All of the entries must be reproduced exactly, with no images carried over.

(Items from a dataset)

════════════════════

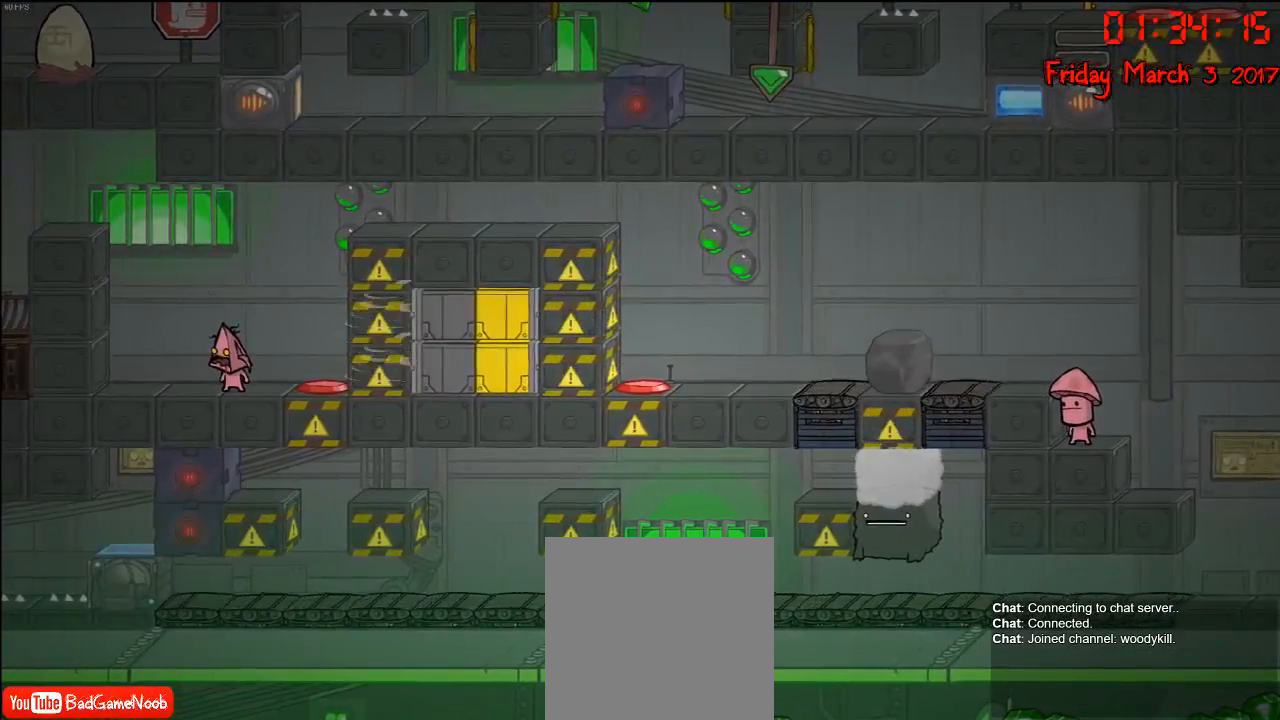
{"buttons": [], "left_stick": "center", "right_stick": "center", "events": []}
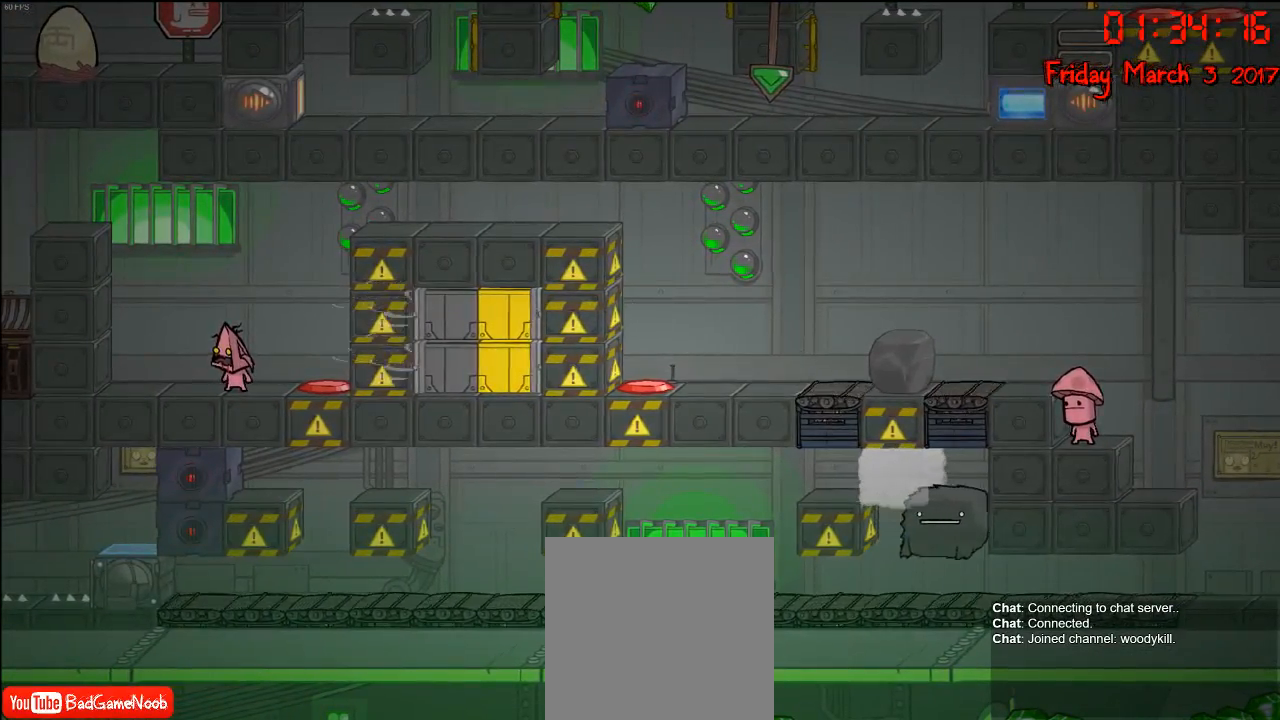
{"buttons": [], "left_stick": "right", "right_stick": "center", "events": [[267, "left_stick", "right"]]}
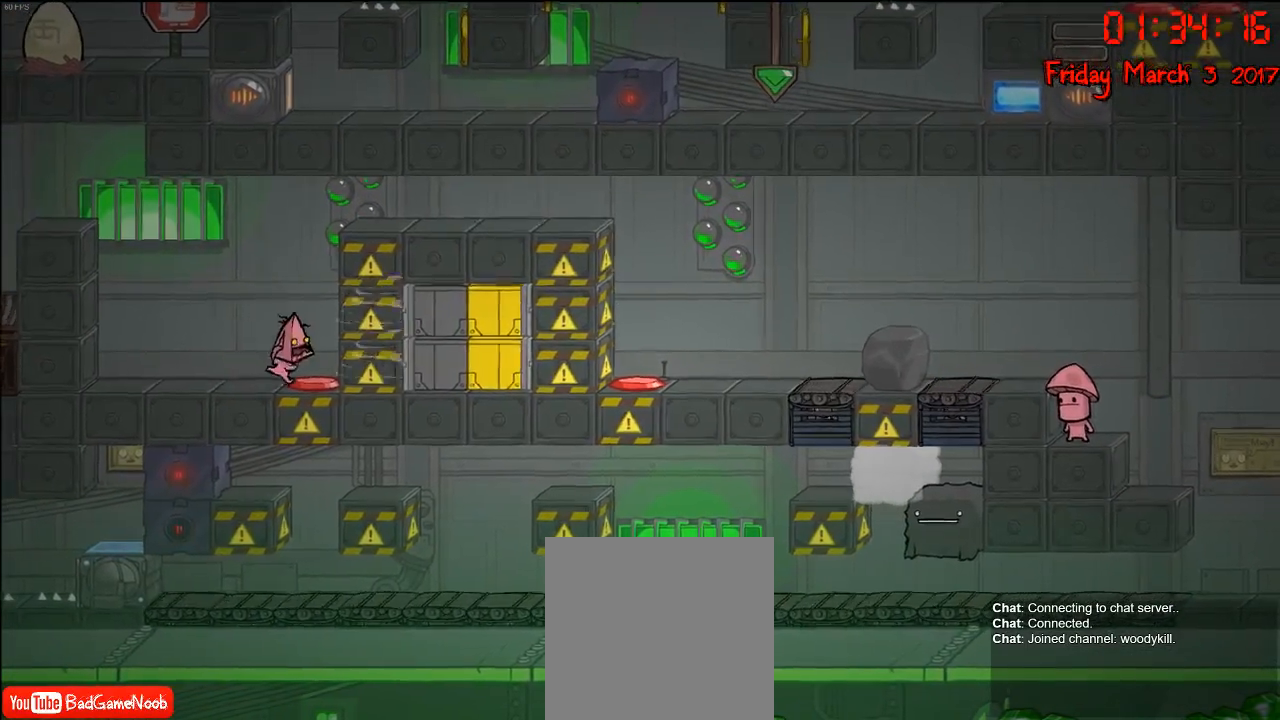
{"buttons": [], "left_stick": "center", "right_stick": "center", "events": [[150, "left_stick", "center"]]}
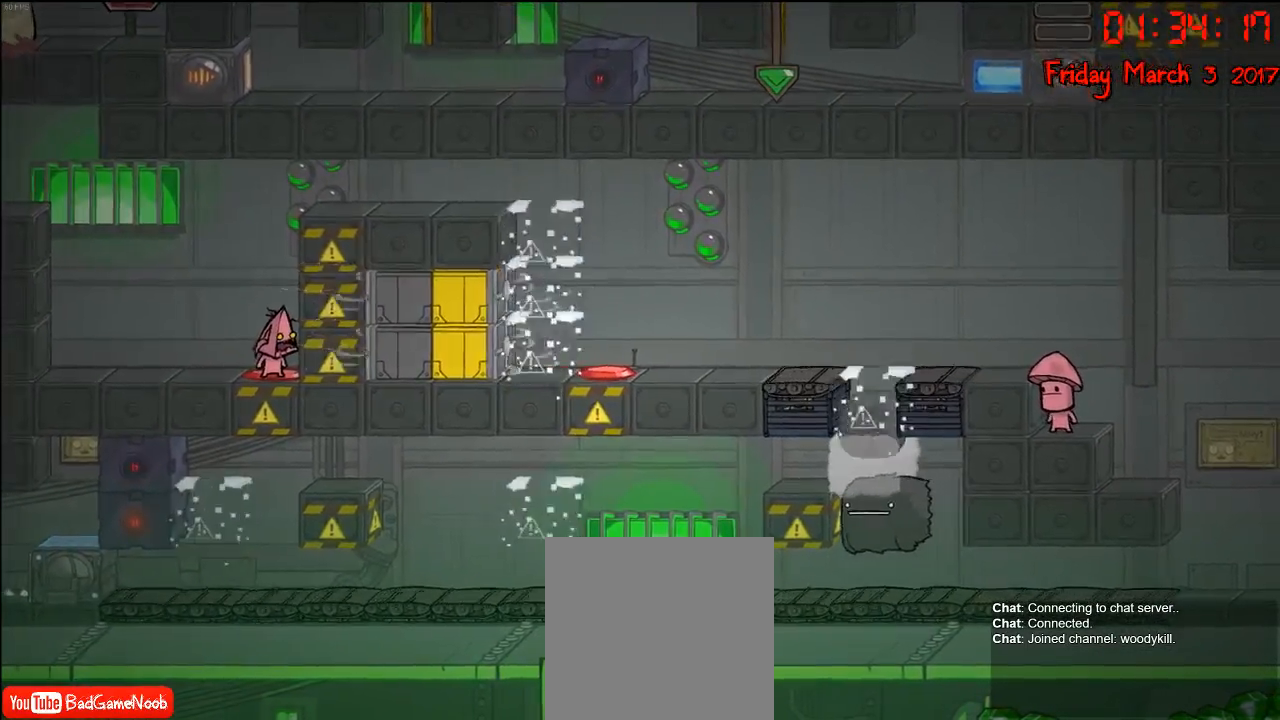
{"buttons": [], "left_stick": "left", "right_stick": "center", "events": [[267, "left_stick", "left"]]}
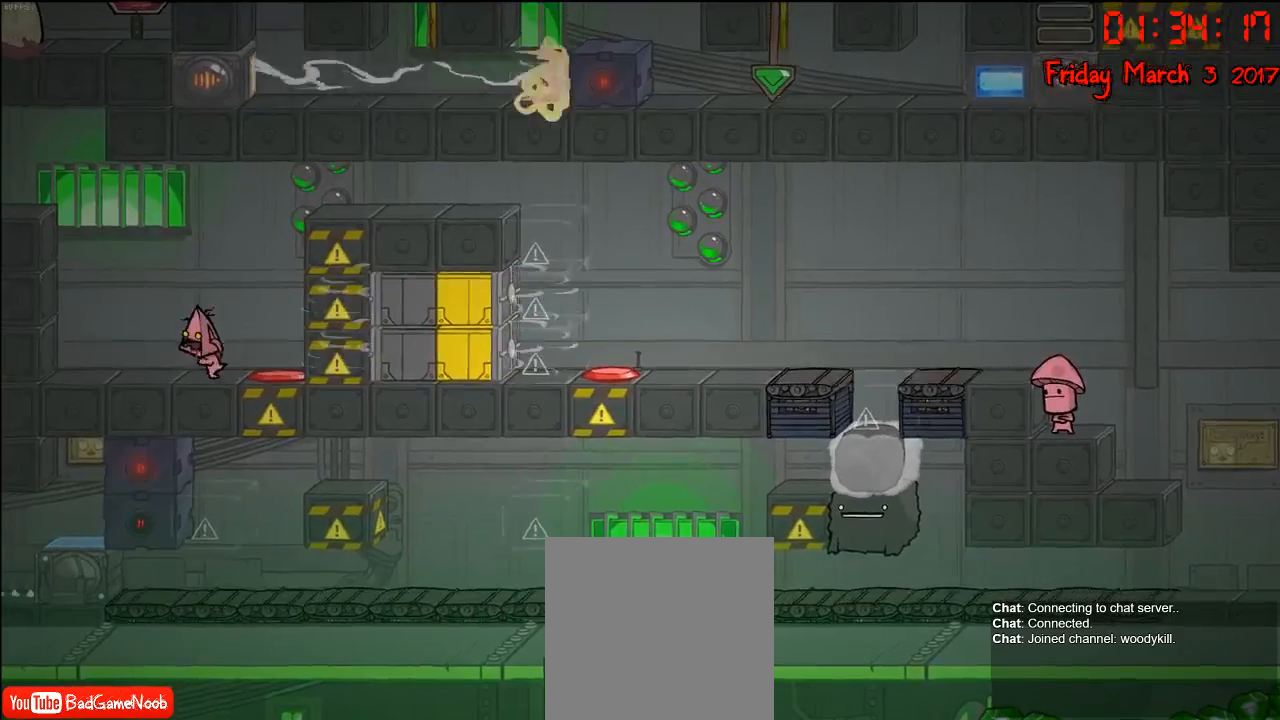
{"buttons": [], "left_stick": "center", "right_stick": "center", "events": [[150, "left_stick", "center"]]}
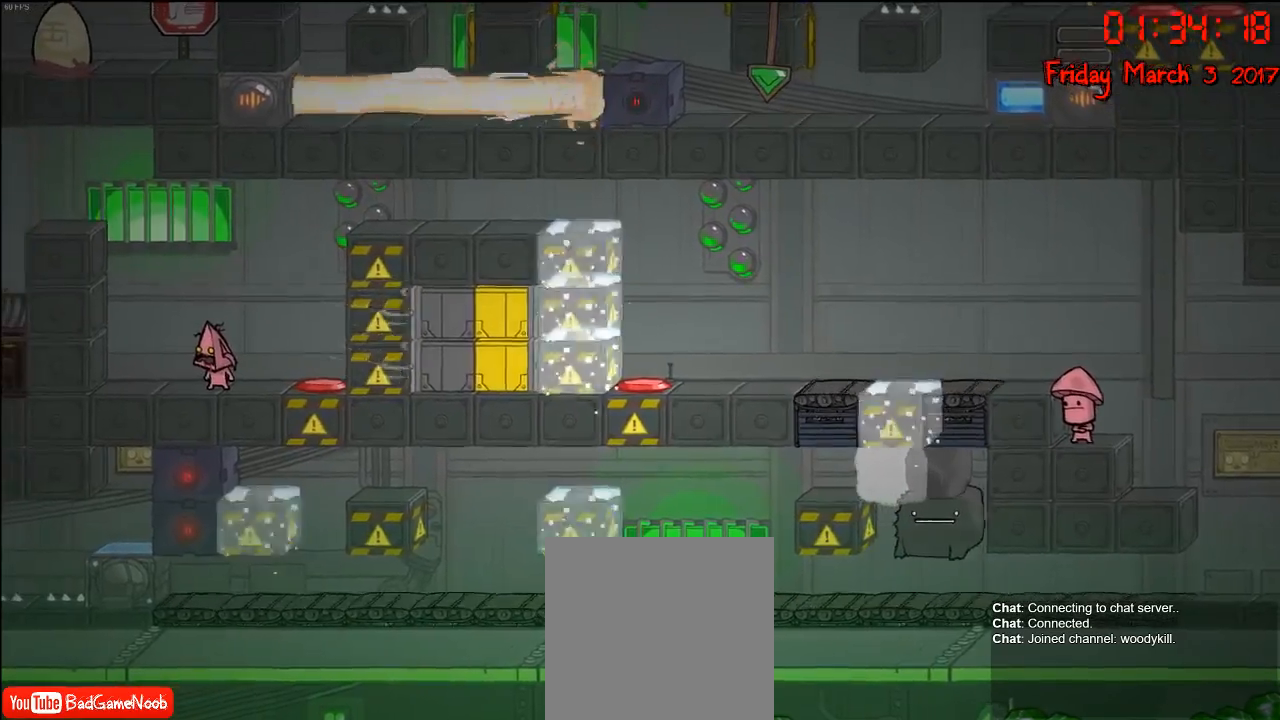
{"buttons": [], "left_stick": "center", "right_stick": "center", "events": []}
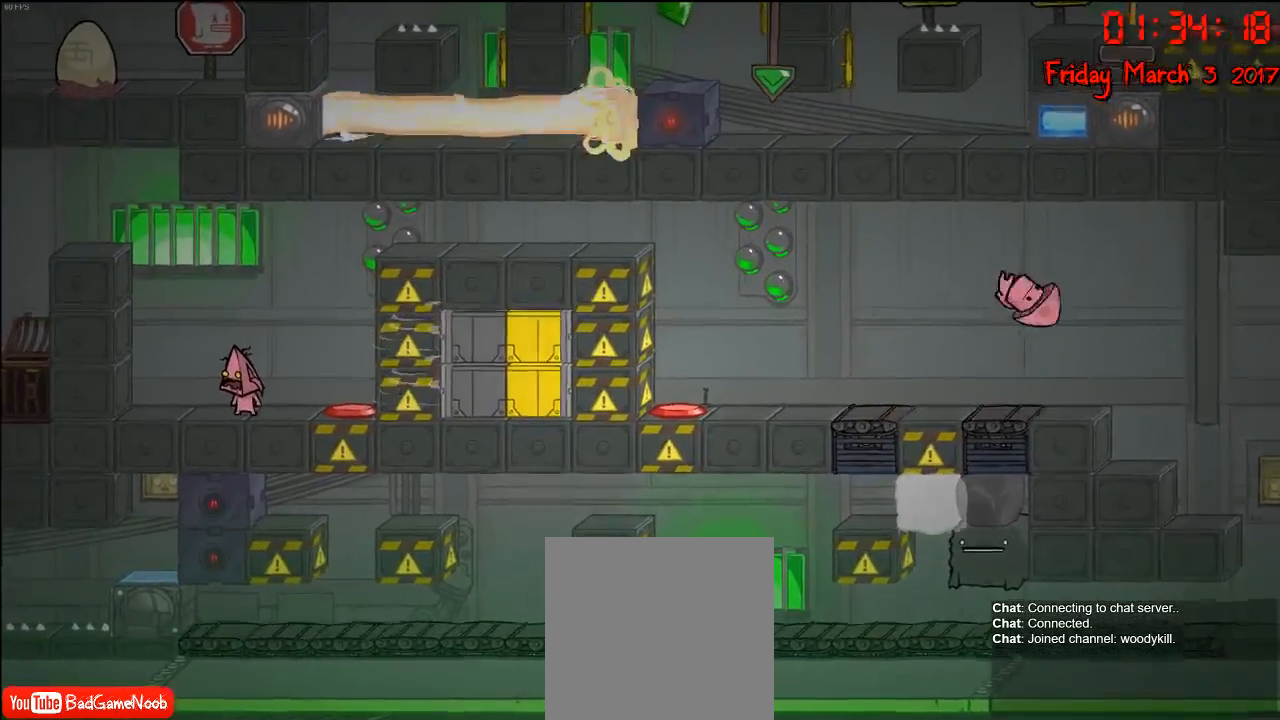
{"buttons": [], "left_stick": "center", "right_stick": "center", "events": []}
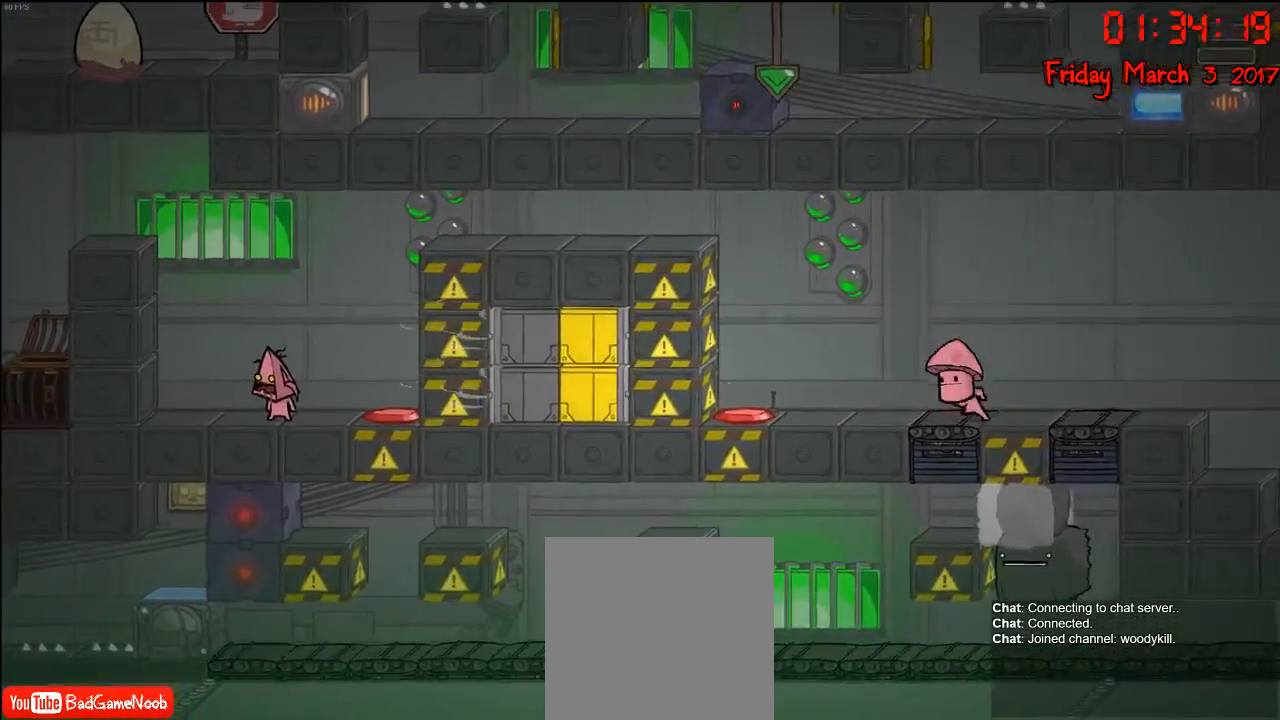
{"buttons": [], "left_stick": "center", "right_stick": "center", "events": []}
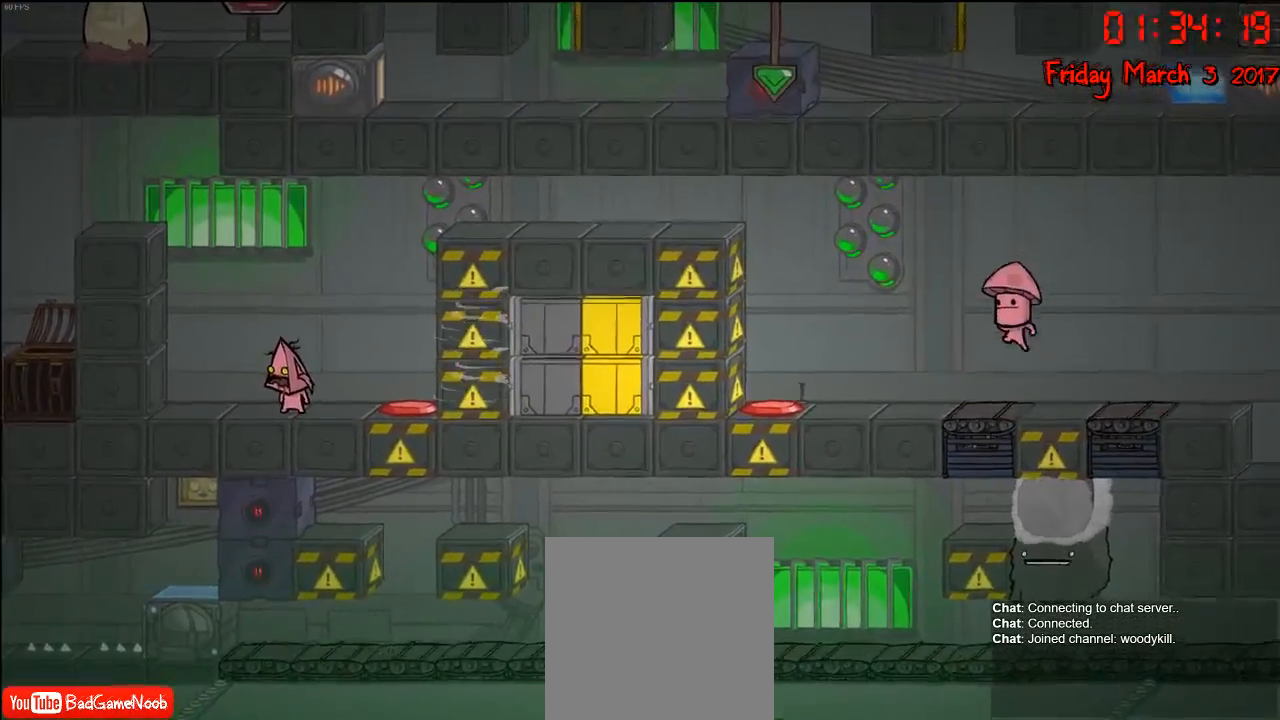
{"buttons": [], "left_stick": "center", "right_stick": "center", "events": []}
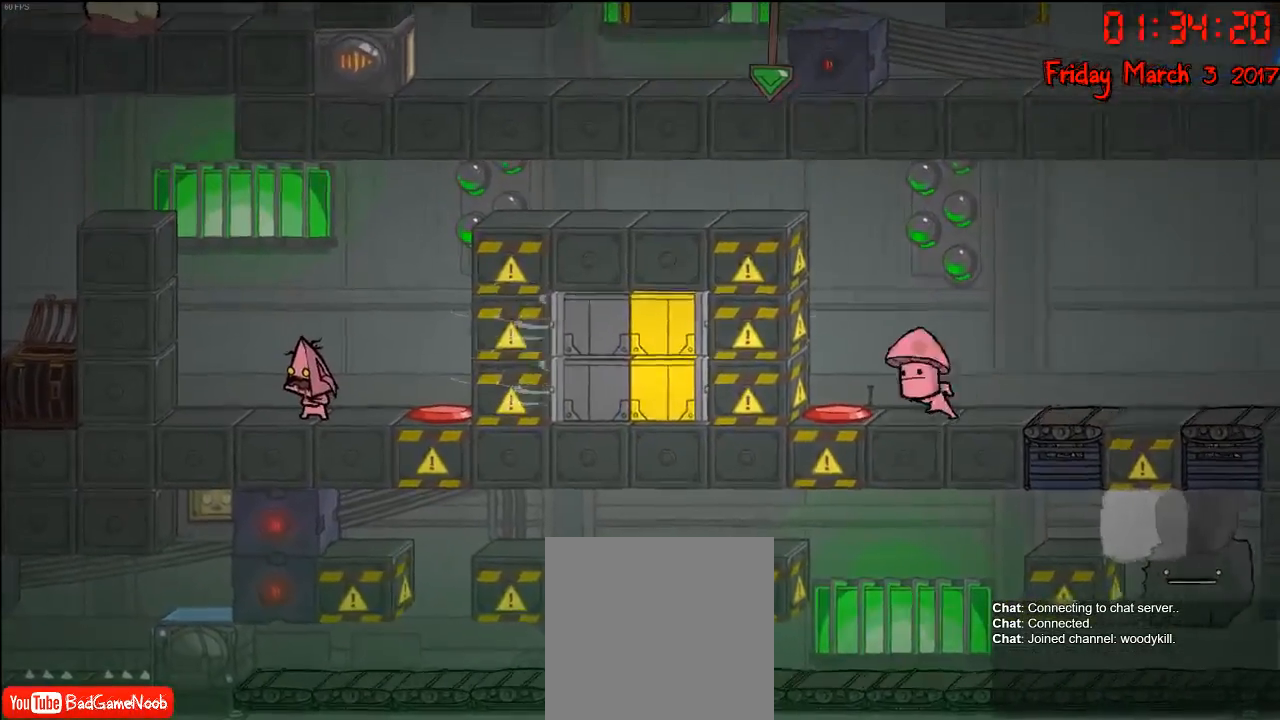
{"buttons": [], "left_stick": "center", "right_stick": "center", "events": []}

════════════════════

### FINAL ANSWER
{"buttons": [], "left_stick": "center", "right_stick": "center", "events": []}
{"buttons": [], "left_stick": "right", "right_stick": "center", "events": [[267, "left_stick", "right"]]}
{"buttons": [], "left_stick": "center", "right_stick": "center", "events": [[150, "left_stick", "center"]]}
{"buttons": [], "left_stick": "left", "right_stick": "center", "events": [[267, "left_stick", "left"]]}
{"buttons": [], "left_stick": "center", "right_stick": "center", "events": [[150, "left_stick", "center"]]}
{"buttons": [], "left_stick": "center", "right_stick": "center", "events": []}
{"buttons": [], "left_stick": "center", "right_stick": "center", "events": []}
{"buttons": [], "left_stick": "center", "right_stick": "center", "events": []}
{"buttons": [], "left_stick": "center", "right_stick": "center", "events": []}
{"buttons": [], "left_stick": "center", "right_stick": "center", "events": []}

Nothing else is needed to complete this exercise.